Depois vieram os romances de época, corte do Rei Sol, Madame Pompadour, Maria Antonieta, o conde de Monte Cristo, os Miseráveis, Oliver Twist e tantos outros que excitavam a imaginação e me faziam participar com sofreguidão dos enredos rocambolescos, quando a aflição era muita, ia direto para as últimas páginas, só para desvendar logo o fim da história e poder ler tudo com mais calma, às vezes com uma pitada de inconformismo pelo destino dos personagens, que não coincidia com as soluções que achava melhor.
 
Nessa época já era comum passar as noites lendo, apesar das recomendações da mãe – vai estragar sua vista, amanhã cedo tem aula - não tinha jeito, era impossível largar a história antes de chegar no fim. Cheguei até a ler com lanterna em baixo das cobertas.
 
Foram anos de íntima convivência, em dialogo com meus personagens prediletos, algumas vezes até reescrevia mentalmente finais diferentes para suas histórias e, de livro em livro, tornei-me uma viciada em leitura, hábito que nunca abandonei.

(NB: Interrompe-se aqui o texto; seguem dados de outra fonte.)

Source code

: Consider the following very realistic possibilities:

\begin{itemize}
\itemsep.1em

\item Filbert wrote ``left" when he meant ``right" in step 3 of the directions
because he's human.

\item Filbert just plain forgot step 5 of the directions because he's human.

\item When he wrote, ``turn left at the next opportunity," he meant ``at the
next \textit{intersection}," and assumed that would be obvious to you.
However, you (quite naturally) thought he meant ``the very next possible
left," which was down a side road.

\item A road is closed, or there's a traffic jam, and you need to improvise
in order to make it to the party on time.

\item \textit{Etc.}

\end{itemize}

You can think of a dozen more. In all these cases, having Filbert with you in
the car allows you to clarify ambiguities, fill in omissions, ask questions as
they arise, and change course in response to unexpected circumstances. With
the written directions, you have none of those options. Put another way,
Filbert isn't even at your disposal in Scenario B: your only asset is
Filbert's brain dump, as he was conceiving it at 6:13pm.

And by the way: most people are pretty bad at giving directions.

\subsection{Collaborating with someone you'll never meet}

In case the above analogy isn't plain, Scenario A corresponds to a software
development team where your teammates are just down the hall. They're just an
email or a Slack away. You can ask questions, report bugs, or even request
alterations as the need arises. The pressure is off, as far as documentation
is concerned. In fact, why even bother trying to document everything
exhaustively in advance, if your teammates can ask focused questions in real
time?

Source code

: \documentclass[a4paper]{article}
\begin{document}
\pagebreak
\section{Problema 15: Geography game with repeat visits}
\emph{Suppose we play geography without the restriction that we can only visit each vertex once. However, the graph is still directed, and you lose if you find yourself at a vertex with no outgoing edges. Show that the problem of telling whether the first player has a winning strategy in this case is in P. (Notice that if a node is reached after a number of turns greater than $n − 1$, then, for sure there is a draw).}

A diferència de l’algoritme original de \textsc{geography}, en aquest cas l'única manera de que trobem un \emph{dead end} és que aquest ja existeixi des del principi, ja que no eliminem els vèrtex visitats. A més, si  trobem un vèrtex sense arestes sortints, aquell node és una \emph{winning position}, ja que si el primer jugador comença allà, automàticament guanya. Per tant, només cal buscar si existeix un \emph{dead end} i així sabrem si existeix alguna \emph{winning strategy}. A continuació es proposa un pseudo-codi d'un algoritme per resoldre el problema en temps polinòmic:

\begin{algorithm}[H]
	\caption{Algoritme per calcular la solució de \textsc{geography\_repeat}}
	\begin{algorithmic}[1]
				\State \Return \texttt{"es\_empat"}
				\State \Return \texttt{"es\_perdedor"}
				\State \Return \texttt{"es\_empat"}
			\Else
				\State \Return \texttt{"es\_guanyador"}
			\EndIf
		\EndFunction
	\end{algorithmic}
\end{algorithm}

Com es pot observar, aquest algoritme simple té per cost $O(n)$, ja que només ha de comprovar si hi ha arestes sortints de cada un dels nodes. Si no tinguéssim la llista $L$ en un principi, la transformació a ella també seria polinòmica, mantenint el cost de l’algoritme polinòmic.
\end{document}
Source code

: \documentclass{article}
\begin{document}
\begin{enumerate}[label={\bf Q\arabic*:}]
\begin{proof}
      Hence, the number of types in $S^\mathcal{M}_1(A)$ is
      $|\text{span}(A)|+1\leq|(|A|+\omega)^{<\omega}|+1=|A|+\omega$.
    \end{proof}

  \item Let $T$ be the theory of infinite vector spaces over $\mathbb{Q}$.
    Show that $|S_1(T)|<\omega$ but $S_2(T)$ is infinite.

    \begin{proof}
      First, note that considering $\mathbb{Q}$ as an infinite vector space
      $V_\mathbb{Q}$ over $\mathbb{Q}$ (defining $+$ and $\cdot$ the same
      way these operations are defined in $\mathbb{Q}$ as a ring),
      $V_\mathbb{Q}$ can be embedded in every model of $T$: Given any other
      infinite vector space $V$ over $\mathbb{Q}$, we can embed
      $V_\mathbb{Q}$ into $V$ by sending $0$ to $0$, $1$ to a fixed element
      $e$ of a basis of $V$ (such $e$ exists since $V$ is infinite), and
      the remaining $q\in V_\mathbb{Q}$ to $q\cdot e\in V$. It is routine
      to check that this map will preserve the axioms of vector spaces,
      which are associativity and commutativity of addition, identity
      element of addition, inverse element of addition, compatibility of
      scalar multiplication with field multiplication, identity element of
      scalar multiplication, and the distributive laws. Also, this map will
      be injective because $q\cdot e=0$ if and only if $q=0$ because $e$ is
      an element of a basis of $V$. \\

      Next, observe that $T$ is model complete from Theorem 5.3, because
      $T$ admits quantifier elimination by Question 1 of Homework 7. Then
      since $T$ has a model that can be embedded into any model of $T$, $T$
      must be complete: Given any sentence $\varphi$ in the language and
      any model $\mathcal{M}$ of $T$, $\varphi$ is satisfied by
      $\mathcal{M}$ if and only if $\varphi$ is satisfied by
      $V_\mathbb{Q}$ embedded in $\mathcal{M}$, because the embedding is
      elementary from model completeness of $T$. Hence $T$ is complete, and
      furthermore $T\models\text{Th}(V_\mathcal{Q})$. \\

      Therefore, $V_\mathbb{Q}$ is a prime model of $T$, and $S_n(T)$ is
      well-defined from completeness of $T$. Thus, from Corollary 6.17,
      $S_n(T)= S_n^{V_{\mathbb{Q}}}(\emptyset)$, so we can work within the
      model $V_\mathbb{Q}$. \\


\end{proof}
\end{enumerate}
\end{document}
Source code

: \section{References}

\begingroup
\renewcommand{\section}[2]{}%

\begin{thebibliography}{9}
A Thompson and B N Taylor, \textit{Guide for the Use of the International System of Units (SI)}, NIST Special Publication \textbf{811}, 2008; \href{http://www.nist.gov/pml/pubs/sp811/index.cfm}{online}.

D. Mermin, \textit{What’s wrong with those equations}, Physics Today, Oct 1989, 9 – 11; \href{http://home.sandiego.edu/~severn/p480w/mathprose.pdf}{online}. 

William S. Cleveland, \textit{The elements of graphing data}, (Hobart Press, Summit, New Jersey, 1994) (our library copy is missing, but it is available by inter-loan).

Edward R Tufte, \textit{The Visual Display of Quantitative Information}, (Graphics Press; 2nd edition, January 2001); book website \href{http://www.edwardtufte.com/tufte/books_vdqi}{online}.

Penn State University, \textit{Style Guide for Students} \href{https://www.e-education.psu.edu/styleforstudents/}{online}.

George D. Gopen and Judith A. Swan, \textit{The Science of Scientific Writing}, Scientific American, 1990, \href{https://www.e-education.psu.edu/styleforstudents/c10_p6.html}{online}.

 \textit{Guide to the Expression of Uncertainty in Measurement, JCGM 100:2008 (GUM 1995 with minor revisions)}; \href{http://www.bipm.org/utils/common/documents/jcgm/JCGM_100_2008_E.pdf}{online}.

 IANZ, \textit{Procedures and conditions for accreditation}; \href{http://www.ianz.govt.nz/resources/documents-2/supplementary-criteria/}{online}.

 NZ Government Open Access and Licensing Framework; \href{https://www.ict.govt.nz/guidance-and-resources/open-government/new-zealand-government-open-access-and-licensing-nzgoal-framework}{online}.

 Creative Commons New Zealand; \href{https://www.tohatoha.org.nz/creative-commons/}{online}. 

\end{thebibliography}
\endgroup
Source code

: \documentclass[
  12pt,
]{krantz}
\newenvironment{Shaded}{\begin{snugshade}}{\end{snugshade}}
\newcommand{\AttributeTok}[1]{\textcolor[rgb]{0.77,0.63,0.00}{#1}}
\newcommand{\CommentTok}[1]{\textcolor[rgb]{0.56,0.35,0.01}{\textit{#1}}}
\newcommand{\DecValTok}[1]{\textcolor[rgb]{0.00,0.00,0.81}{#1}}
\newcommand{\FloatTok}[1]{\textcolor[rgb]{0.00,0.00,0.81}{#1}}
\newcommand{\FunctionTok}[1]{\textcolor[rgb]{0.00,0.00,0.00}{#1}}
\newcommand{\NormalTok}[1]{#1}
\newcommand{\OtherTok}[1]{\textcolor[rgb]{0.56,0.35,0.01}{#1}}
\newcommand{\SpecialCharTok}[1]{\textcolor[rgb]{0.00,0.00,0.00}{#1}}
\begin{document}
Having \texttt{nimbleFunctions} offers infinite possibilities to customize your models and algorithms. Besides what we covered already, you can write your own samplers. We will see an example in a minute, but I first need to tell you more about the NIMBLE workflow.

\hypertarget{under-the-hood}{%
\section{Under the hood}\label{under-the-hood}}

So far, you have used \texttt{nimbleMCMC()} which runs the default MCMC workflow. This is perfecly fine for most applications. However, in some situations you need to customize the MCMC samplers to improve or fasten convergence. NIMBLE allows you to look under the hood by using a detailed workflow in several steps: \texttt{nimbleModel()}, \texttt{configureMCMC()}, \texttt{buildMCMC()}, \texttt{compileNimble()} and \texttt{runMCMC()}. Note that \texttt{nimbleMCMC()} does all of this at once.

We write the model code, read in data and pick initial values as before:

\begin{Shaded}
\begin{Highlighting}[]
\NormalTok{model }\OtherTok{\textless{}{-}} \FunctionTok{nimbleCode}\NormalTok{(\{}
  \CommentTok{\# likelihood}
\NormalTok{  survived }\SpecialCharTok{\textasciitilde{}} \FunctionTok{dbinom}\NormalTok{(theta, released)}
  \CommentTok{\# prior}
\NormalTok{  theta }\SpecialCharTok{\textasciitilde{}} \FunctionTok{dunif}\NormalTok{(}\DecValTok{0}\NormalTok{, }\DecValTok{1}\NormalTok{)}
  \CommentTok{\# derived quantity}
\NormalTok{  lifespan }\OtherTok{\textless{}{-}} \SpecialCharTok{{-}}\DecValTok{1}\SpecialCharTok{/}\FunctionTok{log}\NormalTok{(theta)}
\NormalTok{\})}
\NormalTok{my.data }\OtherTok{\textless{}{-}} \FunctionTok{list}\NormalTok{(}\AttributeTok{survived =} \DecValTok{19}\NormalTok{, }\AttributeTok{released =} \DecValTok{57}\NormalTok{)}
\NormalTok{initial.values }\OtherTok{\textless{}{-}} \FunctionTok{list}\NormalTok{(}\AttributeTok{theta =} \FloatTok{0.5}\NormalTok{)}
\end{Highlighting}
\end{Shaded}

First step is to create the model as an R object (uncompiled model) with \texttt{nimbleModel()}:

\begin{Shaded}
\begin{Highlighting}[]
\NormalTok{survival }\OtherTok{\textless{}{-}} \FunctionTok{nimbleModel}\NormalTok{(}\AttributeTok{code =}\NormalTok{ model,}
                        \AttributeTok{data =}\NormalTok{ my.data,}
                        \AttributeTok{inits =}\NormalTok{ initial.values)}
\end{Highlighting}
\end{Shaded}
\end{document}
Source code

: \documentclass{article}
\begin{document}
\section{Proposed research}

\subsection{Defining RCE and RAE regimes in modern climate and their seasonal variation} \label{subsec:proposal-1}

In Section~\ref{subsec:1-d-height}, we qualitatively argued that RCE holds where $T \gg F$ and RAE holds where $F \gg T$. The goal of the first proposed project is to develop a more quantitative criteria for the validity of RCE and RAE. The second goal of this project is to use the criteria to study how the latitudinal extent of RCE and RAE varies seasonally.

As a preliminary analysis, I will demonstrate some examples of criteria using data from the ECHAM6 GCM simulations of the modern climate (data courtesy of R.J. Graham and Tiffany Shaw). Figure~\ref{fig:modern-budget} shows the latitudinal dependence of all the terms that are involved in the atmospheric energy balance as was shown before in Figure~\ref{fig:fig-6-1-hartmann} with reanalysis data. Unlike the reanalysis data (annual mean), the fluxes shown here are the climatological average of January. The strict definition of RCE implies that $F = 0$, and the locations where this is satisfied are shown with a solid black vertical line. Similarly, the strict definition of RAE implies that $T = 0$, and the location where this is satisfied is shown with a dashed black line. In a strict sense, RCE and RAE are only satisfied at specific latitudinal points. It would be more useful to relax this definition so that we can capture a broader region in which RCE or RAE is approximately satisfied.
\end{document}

Considerando o aspecto lúdico, do divertimento que uma boa história representa e do quanto isso é importante para estimular e aguçar a imaginação criativa, uma espécie de válvula de escape para as tensões, um livro significa bem mais que uma escapulida da (dura) realidade.
 
É uma prática que devia ser incorporada aos nossos hábitos diários, como escovar os dentes e tomar água, o exercício constante vai se aprimorando com o tempo, se tornando mais exigente e acaba por ser uma ferramenta essencial para o crescimento intelectual e emocional.
 
Sem querer parecer tonta a essas alturas do cyber-mundo, em que a linguagem visual impera soberba e empobrecedora, vejo com um aperto no coração as crianças de hoje preferirem os joguinhos de computador ao invés dos livros. Em casa mesmo comprovo isso, os sobrinhos acham as histórias do Sitio do Pica-pau Amarelo mais interessantes na tv que nas páginas originais de Monteiro Lobato, para ficar só no exemplo mais elementar.
 
É uma pena que elas não dêem uma oportunidade para a imaginação participar da mágica de criar uma história, montando os cenários descritos, inventando os detalhes do rosto dos personagens....   
 
Estante de livros são cada vez mais raras nas casas, os livros praticamente cederam seu lugar para os botões do computador ou do vídeo game.
 
Triste fim de Policarpo Quaresma, que continua na minha estante, junto com a maioria que, confesso, ainda não sou capaz de dar.